Benetton presents an example of how logistics is as important as style in fashion business. The company recently invested more than $160 million to streamline the supply chain of its brands. With the help of a leaner logistics, Benetton posted its best results in years in 2006. Revenues were increased by 8.4% to about $2.5 billion and net profits increased to $167 million from $150 million in 2005.
There is a growing trend among fashion companies to
improve their manufacturing and distribution processes in order to quickly respond to customer demand. High-end fashion labels such as Louis Vuitton, Gucci
and Versace have all recently revamped the functions of
purchasing supplies and delivering goods.
Benetton's Historical Evolution
Luciano Benetton, now the company's chairman, and his sister,
Giuliana Benetton, founded the company in the 1960s. In the earlier years the company sold sweaters to
Italian department stores. Over the course of time Benetton expanded by forming a retail network that operated similar to a franchise. The Benettons focused on trendy product design, marketing and advertising and the day to day retailing was left to the store
owners. In the mid 1990s, the company had gross profit margins of more
than 40%. The supply chain practices, such as global factory location, postponement by means of dyeing the sweaters in the final step of manufacturing process thereby reducing inventory and avoiding markdowns, played an important role in Benetton's success.
However, in late 1990s the profits eroded with the emergence of several rivals like Zara and H&M who had leaner operations than Benetton. During these years Benetton's retail orders plummeted leading to the closure of several stores. As an illustration, as compared to more than 600 stores in 1980s today Benetton operates around 150 stores. To counter the declining sales, Benetton bought brands such as Rollerblades, Prince and Nordica. However, the strategy failed miserably leading to a net loss of about $10.6 million in 2002.
In 2003, Benetton sold off the sporting-goods brands and hired Mr. Silvano Cassano, a former executive from Italian auto maker Fiat SpA, as chief
executive with a mandate to overhaul the company's supply chain. Under Mr. Cassano's stewardship, Benetton worked to improve its
relationship with store owners by selling them products at cheaper wholesale
prices so they could make higher profits.

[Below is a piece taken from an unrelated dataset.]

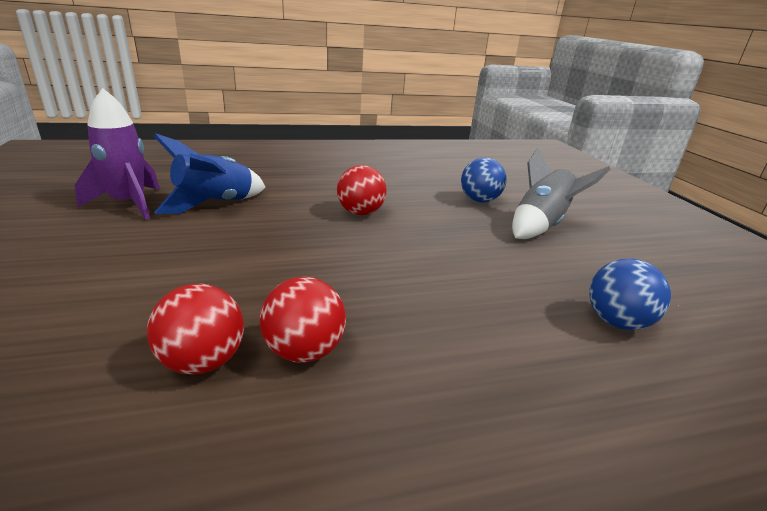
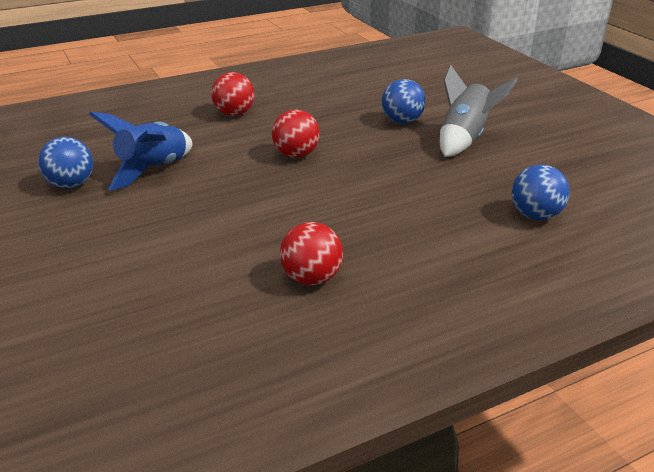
camera: 10 degrees left, 5 degrees up
(129, 204) = (71, 184): purple rocket -> blue ball
(203, 361) = (243, 298): red ball -> red ball (234, 113)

This hurt Benetton's own bottom line,
but the company figured it was worth it in terms of longer-term loyalty.
To offset the hit to its own profitability, Benetton outsourced
production of high-margin accessories to China. Mr. Cassano also broke up inventory
into smaller shipments that could be dispatched to stores according to the ebb
and flow of consumer demand. Today, at Benetton's warehouse near Ponzano, where
hulking cranes have been replaced by laser-guided lifts, more than 7,500 boxes
can be shipped in an hour -- four times the amount just a few years ago. The warehouse also acts as command center, directing traffic
along Benetton's world-wide distribution network, including three centers in China. Benetton can reroute merchandise as it is being shipped, if one store suddenly
needs more clothes.
Benetton now ships clothes every two weeks and has the capability of speeding up delivery to seven days, if required.
Along with the supply chain innovations, Benetton hired Vincenzo Scognamiglio (who has worked for U.S. fashion house Ralph Lauren and German based Escada) as Head designer to revive the product designs.Today, Benetton replenishes retail racks with new designs as often as once a week as compared to the earlier rare of once a month.
Benetton's future strategy is unclear. The brand's controlling family last month names former Warner Music Group Corp. executive Gerolamo Caccia Dominioni as its new CEO.